Segment Open

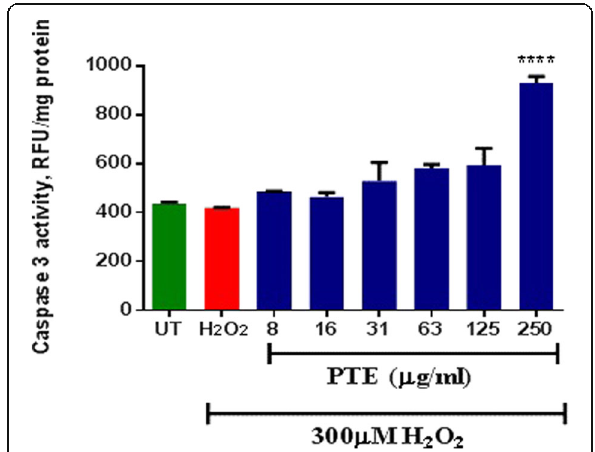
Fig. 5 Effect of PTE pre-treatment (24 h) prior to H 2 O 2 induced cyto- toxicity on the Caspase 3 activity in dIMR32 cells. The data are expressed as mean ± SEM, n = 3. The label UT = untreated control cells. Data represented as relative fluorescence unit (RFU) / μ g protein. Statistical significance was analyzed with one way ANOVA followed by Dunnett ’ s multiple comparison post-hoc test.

Segment Closed
Segment Open

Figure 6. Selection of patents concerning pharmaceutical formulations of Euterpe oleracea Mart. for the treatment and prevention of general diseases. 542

Segment Closed
Segment Open

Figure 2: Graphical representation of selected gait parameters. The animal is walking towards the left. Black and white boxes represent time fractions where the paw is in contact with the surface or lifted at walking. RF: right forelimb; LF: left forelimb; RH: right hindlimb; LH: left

Segment Closed

Instructions for the task: All lines in the listing above that contain "Figure" should be shown.

Exercise result:
Figure 6. Selection of patents concerning pharmaceutical formulations of Euterpe oleracea Mart. for the treatment and prevention of general diseases. 542
Figure 2: Graphical representation of selected gait parameters. The animal is walking towards the left. Black and white boxes represent time fractions where the paw is in contact with the surface or lifted at walking. RF: right forelimb; LF: left forelimb; RH: right hindlimb; LH: left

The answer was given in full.